● EXCERPTED DATA
-------------------------
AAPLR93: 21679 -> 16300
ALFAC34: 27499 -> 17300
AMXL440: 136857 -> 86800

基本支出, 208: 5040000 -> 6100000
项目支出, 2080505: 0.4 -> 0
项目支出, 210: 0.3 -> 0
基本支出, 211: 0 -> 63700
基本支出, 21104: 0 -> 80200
-------------------------
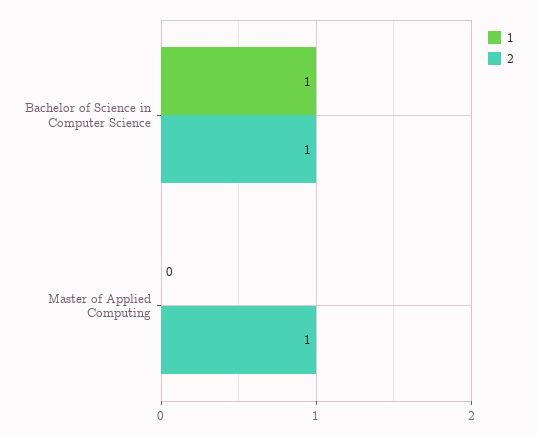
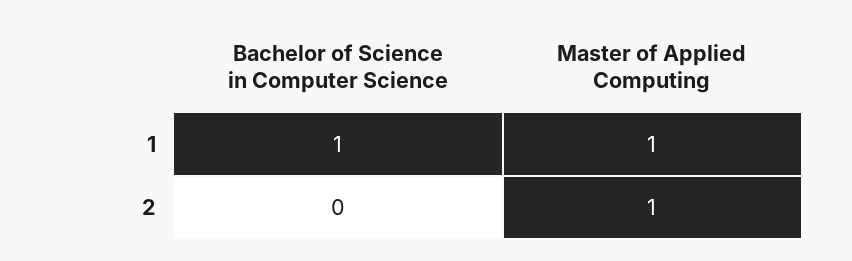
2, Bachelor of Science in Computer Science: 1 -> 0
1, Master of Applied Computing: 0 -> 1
-------------------------
● WHAT NEEDS TO BE DONE
Line count for the word "基本支出": tally the lines in the records that include it and give only the result.

● YOUR SOLUTION
3